What to work on: Copy out the lines of the records below word for word, starting with the line that contains "collectors: H. W. Viereck" and continuing through the line that contains "name author: (Schwein. ex Nutt.) Rydb.", both included.
======
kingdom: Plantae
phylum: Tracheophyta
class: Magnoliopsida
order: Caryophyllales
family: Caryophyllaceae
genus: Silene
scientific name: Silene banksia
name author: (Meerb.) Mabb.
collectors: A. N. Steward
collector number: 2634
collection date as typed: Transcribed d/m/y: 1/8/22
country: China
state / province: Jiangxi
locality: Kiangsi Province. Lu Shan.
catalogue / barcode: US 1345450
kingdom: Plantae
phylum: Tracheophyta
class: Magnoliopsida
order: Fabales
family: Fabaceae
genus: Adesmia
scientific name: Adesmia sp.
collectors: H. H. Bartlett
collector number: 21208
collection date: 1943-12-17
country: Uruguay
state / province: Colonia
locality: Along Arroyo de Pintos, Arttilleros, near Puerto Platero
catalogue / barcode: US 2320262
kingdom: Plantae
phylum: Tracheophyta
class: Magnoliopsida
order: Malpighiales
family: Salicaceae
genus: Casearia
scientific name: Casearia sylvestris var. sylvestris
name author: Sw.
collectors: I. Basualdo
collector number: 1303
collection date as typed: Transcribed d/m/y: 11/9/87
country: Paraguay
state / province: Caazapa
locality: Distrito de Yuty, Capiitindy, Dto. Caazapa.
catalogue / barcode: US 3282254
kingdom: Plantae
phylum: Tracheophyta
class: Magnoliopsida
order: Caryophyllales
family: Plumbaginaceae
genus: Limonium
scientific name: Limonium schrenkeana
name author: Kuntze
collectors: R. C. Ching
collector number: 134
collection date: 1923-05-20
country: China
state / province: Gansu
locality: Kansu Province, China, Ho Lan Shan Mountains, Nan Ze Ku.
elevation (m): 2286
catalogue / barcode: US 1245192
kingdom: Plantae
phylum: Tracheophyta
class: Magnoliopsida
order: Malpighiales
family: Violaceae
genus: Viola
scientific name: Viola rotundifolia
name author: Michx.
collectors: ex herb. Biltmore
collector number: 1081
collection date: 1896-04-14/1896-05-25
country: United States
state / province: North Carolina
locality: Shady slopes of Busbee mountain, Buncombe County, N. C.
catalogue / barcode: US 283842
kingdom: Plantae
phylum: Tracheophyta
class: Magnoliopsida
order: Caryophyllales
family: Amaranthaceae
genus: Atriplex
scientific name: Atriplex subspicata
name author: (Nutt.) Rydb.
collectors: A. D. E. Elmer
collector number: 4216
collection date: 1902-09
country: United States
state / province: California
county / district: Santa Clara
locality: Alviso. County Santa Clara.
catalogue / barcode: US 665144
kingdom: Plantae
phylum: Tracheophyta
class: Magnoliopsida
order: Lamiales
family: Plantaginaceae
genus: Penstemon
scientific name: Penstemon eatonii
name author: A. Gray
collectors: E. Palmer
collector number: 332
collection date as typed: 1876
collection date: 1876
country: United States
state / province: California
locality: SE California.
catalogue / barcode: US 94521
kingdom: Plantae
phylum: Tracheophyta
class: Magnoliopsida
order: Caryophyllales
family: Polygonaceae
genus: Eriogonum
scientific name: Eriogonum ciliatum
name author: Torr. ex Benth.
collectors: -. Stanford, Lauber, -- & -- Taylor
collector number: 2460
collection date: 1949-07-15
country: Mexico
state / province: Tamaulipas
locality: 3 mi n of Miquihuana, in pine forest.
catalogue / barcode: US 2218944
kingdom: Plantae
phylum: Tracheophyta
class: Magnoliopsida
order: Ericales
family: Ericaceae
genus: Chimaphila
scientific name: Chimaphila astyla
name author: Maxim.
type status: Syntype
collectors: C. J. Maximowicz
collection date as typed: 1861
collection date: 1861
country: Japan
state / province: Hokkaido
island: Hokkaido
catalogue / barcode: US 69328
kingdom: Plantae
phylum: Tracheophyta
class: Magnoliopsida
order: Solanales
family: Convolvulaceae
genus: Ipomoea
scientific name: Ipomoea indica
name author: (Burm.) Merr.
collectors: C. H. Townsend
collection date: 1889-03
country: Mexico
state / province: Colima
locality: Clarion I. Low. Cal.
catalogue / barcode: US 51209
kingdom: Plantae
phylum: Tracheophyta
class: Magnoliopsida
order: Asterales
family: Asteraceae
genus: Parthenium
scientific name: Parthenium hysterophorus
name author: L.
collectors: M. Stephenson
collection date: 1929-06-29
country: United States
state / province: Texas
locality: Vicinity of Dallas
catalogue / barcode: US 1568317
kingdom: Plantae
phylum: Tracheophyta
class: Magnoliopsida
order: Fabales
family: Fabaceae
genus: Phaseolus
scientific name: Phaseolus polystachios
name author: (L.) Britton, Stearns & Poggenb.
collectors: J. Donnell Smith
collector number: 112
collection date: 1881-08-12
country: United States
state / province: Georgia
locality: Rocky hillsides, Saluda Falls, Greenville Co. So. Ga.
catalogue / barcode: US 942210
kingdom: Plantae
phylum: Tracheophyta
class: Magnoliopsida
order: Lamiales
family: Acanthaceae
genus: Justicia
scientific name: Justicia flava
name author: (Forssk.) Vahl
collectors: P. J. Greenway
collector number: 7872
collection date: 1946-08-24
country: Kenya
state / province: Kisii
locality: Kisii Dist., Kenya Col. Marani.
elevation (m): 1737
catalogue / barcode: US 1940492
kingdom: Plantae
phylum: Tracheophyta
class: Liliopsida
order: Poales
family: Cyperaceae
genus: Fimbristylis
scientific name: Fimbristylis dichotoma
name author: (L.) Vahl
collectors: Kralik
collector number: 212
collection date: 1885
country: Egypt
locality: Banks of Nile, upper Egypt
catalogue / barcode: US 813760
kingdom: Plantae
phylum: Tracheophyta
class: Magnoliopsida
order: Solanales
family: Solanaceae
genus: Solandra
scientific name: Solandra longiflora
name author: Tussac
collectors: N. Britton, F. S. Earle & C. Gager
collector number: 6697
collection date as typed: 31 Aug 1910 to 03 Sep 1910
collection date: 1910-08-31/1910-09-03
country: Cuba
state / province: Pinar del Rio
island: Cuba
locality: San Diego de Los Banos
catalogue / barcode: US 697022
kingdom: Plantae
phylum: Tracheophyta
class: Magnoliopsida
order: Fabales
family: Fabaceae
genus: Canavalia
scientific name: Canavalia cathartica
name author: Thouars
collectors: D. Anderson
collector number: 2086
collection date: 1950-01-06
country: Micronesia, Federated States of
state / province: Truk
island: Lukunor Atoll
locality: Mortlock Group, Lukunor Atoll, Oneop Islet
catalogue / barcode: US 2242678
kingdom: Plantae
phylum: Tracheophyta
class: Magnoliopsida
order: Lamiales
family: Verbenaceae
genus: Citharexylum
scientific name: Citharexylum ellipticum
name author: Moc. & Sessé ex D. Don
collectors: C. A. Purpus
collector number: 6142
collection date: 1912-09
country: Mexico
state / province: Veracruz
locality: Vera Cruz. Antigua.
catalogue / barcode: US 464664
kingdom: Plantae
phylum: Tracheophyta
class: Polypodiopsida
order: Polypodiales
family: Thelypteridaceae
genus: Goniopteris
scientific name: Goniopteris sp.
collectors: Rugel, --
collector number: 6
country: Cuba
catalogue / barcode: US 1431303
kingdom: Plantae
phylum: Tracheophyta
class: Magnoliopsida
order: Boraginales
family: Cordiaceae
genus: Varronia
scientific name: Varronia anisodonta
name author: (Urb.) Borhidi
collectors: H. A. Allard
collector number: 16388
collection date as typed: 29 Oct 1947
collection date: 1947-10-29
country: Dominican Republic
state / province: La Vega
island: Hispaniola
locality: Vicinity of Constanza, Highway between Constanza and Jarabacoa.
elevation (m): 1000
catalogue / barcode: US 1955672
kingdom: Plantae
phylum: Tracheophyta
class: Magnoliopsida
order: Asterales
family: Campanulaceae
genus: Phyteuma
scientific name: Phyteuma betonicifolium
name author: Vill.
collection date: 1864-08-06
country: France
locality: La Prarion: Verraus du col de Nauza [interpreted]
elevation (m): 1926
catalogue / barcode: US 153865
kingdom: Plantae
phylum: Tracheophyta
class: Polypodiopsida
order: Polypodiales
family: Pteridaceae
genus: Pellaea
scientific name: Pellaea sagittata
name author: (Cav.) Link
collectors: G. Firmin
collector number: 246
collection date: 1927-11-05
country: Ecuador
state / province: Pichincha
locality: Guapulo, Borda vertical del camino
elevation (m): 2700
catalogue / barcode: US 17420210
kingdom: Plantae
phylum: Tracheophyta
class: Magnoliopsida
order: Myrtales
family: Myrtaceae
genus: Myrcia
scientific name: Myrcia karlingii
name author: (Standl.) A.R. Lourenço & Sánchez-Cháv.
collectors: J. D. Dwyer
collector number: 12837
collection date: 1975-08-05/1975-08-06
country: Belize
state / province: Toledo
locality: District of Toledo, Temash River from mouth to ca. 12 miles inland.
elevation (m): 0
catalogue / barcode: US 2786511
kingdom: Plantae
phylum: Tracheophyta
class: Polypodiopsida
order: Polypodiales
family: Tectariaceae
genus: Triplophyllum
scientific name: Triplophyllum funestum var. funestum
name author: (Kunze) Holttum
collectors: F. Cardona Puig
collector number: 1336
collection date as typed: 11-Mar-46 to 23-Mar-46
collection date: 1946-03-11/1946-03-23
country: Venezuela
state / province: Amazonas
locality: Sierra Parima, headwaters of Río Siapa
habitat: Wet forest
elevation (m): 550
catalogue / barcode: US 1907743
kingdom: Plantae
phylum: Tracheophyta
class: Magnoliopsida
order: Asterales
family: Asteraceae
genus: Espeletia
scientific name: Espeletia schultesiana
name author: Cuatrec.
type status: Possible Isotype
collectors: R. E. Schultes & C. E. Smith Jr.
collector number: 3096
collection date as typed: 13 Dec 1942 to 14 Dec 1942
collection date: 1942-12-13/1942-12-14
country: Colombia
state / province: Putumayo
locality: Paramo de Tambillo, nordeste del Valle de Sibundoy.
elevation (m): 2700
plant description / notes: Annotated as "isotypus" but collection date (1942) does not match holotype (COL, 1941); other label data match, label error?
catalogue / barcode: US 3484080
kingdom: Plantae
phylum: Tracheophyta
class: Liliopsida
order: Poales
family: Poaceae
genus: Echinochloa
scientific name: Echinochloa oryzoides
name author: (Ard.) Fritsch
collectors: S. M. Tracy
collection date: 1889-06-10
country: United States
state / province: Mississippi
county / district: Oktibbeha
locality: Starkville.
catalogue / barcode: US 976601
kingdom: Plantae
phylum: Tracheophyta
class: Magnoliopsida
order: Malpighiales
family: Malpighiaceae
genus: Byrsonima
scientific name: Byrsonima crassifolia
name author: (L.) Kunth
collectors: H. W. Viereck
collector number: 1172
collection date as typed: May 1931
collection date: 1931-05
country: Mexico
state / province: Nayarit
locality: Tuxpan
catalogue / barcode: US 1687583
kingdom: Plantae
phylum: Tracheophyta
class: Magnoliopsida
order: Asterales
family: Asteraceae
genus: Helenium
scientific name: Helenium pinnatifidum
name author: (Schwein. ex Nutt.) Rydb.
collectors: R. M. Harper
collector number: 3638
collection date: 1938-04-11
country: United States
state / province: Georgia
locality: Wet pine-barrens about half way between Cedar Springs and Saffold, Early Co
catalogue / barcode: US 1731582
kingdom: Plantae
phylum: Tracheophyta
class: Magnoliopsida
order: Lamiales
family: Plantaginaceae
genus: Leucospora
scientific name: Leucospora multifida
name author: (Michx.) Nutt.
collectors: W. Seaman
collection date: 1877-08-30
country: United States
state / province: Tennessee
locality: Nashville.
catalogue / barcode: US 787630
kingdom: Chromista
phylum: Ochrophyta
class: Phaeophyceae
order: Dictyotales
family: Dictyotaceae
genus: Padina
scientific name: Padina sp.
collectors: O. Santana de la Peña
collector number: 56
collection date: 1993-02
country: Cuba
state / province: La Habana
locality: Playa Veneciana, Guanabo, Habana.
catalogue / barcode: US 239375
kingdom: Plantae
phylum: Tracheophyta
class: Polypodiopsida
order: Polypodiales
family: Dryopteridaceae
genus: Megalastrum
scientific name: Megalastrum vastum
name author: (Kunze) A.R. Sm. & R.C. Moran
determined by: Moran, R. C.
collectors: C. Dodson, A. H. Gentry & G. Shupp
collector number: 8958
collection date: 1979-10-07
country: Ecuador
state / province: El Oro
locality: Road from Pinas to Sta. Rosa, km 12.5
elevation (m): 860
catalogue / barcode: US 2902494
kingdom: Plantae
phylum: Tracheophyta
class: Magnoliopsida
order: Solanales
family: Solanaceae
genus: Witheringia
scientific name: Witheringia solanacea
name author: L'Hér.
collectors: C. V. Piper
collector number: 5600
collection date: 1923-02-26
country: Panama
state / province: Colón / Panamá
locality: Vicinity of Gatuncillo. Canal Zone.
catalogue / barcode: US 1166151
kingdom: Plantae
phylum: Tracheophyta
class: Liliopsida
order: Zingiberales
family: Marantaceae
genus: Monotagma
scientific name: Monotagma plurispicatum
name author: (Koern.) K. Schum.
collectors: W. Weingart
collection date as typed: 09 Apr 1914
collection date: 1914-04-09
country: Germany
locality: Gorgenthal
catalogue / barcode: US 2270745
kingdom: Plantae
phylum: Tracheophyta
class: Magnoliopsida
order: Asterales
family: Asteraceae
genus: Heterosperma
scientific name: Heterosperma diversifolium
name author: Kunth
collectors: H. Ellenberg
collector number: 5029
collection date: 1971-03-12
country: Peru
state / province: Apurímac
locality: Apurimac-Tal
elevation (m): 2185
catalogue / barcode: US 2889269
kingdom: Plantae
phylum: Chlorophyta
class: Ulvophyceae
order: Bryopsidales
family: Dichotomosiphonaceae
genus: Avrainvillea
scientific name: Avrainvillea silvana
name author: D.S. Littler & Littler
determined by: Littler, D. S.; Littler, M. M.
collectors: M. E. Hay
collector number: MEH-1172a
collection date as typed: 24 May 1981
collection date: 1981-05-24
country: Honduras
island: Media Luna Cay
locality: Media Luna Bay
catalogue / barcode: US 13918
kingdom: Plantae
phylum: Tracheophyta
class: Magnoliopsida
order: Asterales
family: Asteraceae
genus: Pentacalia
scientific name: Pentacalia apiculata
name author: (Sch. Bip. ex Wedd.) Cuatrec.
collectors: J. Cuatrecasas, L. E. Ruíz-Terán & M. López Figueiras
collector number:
======
The result:
collectors: H. W. Viereck
collector number: 1172
collection date as typed: May 1931
collection date: 1931-05
country: Mexico
state / province: Nayarit
locality: Tuxpan
catalogue / barcode: US 1687583
kingdom: Plantae
phylum: Tracheophyta
class: Magnoliopsida
order: Asterales
family: Asteraceae
genus: Helenium
scientific name: Helenium pinnatifidum
name author: (Schwein. ex Nutt.) Rydb.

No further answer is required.